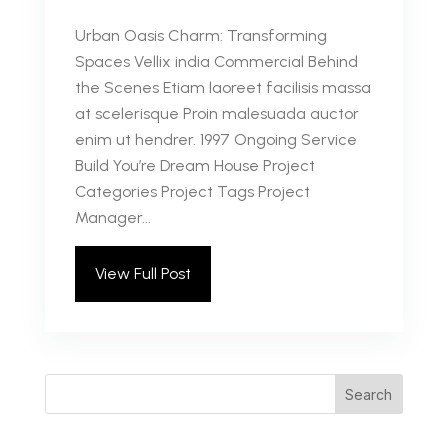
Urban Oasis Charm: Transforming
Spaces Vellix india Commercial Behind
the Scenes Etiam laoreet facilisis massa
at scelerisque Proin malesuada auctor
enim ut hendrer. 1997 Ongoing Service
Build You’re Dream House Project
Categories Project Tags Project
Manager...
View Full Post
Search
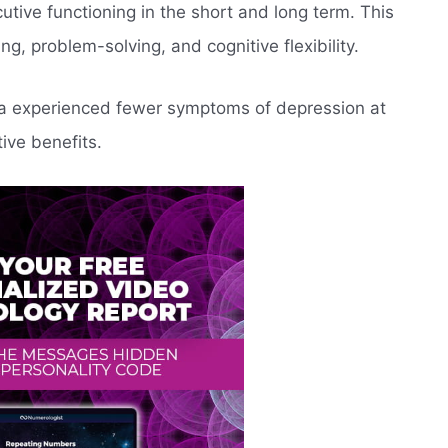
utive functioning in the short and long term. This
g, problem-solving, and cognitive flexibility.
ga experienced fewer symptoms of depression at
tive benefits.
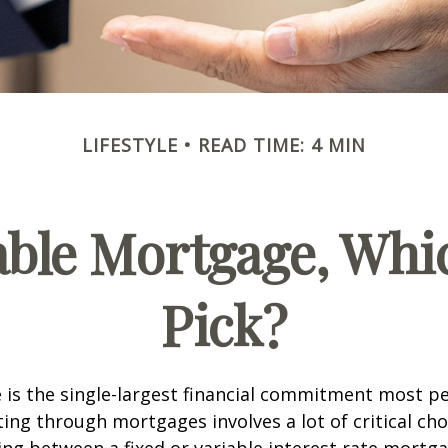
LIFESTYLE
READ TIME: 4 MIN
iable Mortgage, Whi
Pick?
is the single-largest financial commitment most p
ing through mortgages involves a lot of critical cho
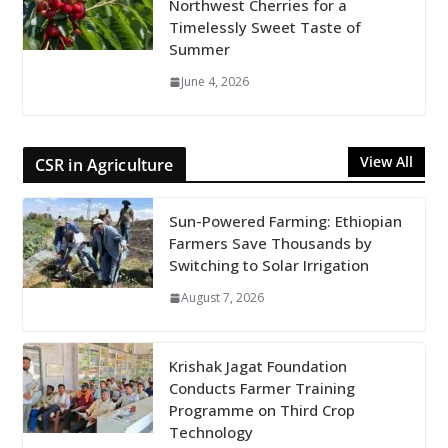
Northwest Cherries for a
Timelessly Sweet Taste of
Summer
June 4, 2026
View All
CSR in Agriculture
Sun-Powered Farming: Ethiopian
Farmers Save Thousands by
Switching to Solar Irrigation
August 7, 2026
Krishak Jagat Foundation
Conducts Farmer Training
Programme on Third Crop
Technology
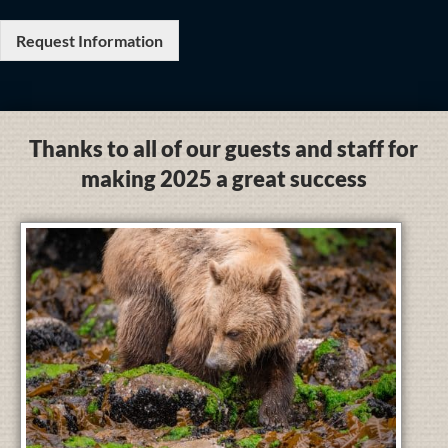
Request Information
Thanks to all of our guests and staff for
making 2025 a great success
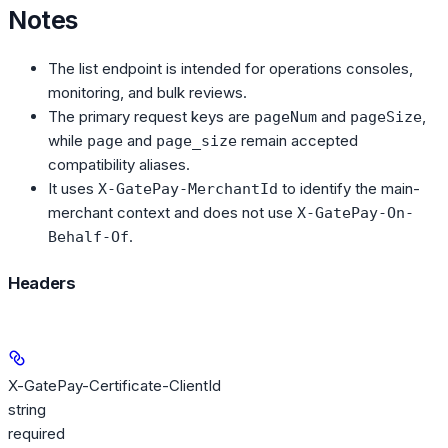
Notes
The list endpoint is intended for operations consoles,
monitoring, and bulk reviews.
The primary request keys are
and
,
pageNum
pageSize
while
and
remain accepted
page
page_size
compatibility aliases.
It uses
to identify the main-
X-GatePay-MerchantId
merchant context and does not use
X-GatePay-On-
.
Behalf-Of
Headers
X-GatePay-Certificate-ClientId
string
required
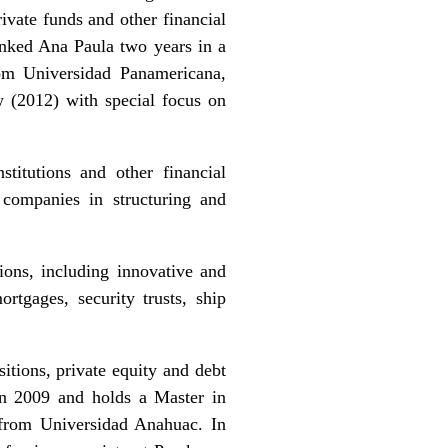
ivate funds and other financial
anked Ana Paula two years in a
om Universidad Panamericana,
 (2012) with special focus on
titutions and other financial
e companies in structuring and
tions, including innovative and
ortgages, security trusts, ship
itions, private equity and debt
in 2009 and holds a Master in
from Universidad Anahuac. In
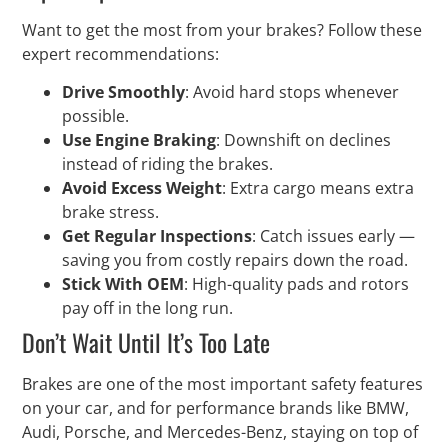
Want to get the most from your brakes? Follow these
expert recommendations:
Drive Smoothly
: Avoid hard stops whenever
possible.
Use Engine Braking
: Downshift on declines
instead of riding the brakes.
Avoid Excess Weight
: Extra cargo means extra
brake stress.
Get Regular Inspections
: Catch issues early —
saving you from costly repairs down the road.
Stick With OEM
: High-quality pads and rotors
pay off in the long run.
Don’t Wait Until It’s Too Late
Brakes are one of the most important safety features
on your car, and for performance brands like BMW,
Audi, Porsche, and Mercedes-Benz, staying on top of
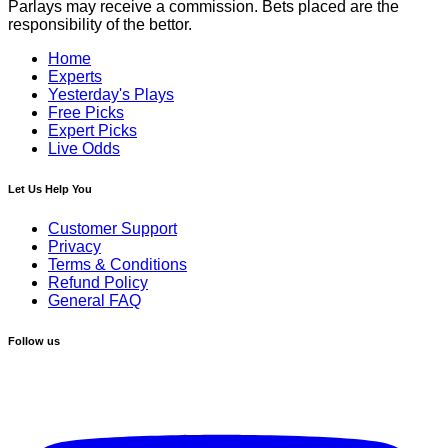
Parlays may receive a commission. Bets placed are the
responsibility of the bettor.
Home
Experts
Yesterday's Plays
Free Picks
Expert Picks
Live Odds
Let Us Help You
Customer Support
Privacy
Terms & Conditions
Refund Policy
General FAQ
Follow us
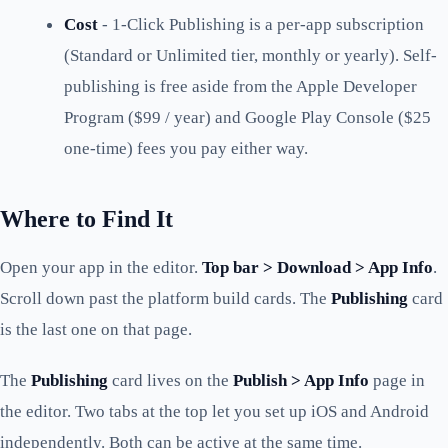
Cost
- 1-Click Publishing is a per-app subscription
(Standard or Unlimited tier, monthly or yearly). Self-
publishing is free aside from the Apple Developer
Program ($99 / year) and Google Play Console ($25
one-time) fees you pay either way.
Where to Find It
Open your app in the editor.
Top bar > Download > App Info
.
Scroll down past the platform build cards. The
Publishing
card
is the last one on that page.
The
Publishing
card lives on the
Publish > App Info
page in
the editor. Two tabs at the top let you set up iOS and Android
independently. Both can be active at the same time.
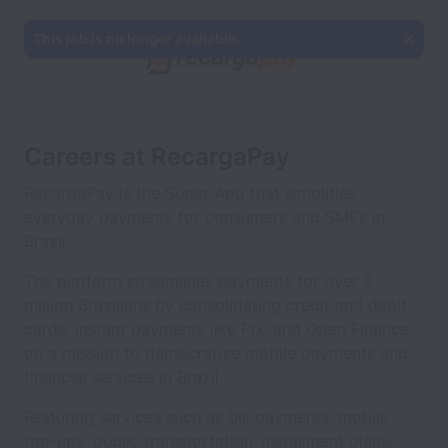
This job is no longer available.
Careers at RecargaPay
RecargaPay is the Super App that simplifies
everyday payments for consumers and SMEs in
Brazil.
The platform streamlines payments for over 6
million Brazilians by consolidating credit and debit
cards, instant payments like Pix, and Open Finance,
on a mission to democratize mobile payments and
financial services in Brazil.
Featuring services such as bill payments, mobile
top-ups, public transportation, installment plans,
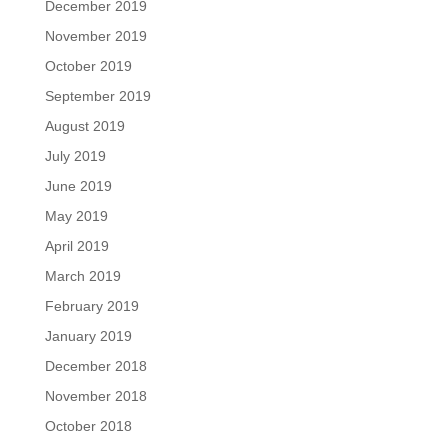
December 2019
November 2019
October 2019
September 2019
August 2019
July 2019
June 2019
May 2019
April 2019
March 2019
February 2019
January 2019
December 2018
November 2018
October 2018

-----

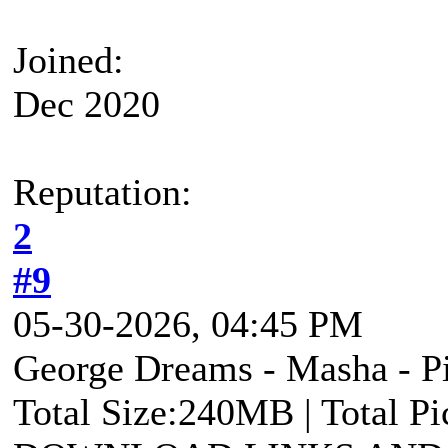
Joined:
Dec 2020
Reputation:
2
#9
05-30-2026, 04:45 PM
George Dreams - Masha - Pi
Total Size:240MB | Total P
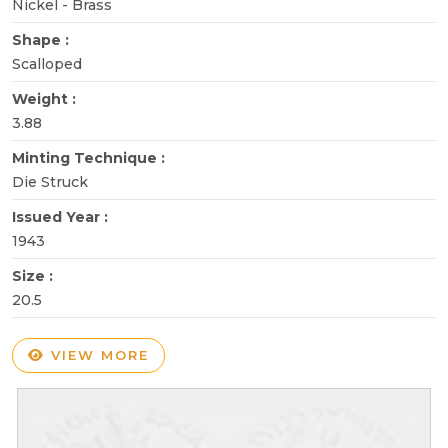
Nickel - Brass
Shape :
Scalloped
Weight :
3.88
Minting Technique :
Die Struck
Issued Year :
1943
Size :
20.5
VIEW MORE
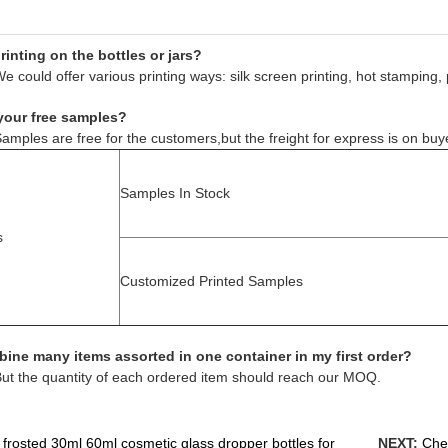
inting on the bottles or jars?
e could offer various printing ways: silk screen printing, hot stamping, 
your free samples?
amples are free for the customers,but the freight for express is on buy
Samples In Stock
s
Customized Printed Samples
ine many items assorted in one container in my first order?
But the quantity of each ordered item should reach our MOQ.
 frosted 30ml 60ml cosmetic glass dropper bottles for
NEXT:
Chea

-----

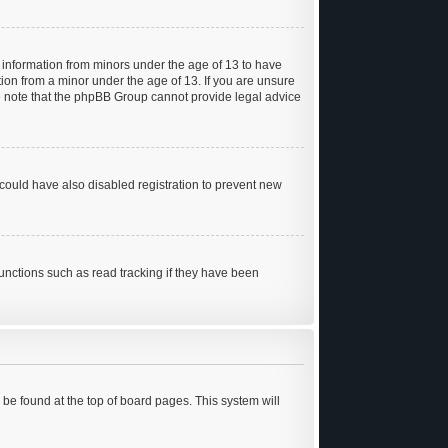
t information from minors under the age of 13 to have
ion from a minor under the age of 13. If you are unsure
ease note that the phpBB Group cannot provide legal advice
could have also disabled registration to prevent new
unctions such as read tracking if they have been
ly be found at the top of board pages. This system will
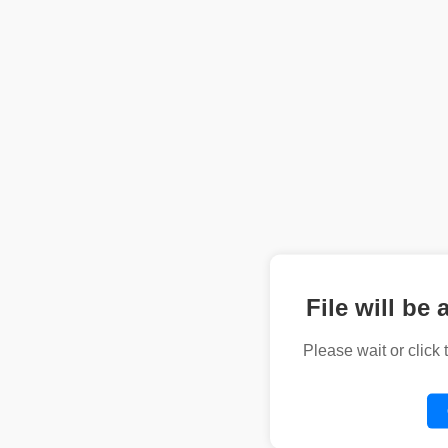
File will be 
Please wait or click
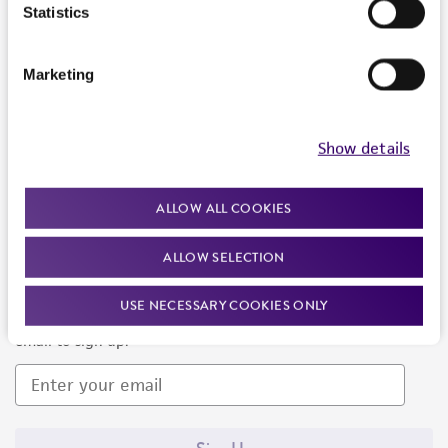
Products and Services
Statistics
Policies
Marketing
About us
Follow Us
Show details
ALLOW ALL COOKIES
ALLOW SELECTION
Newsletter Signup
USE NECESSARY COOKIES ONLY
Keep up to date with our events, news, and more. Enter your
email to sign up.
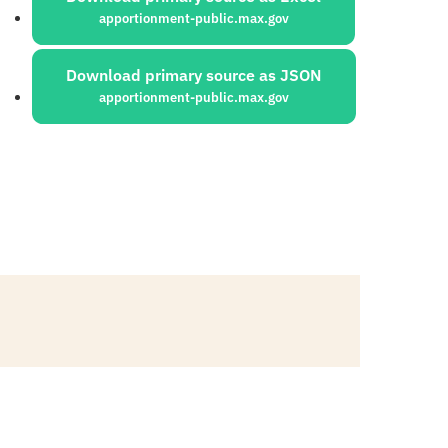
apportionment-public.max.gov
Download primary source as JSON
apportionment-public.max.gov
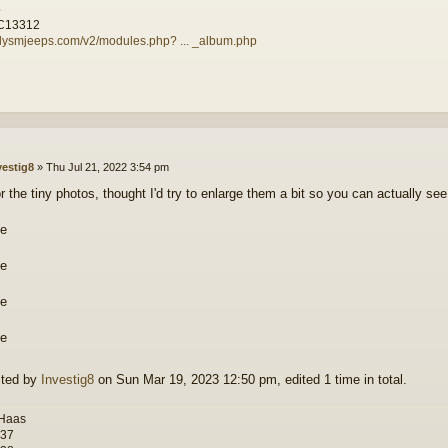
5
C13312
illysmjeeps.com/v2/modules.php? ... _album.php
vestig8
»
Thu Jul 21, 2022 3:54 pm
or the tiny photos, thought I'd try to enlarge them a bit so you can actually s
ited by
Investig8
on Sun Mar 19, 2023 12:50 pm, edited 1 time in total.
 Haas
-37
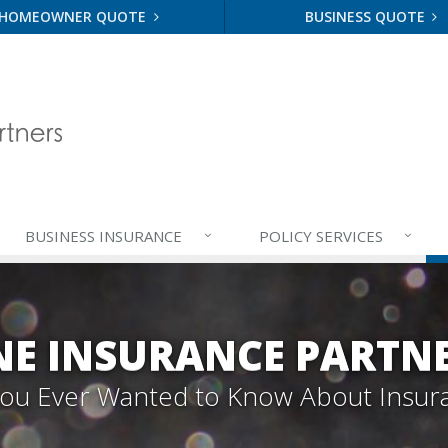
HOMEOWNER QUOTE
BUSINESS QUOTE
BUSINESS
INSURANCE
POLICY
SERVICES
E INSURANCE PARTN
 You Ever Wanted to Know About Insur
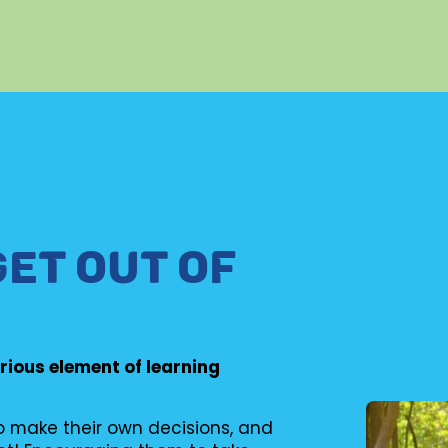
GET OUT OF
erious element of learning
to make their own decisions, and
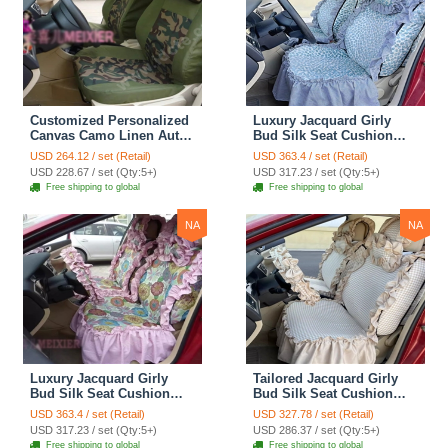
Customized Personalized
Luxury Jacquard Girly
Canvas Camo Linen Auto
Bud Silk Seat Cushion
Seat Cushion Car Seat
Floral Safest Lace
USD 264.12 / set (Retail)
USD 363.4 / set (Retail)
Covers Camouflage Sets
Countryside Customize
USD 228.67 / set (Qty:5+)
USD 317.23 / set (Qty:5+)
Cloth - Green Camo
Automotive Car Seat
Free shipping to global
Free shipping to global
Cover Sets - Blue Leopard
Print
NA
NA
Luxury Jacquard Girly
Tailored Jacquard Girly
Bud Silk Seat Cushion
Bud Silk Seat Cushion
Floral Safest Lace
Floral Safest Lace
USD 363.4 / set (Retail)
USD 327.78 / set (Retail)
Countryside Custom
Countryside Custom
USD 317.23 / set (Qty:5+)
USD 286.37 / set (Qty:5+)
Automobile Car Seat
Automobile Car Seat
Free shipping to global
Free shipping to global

-----

INSTRUCTIONS FOR THE TASK
Please convert the part of the records that opens with the line containing "This job is no longer available." and closes with the line containing "Featuring services such" into a Markdown table with the columns Row and Text, giving each line a row number and leaving out blank lines.

TASK RESPONSE
| Row | Text |
|---|---|
| 1 | This job is no longer available. |
| 2 | Careers at RecargaPay |
| 3 | RecargaPay is the Super App that simplifies |
| 4 | everyday payments for consumers and SMEs in |
| 5 | Brazil. |
| 6 | The platform streamlines payments for over 6 |
| 7 | million Brazilians by consolidating credit and debit |
| 8 | cards, instant payments like Pix, and Open Finance, |
| 9 | on a mission to democratize mobile payments and |
| 10 | financial services in Brazil. |
| 11 | Featuring services such as bill payments, mobile |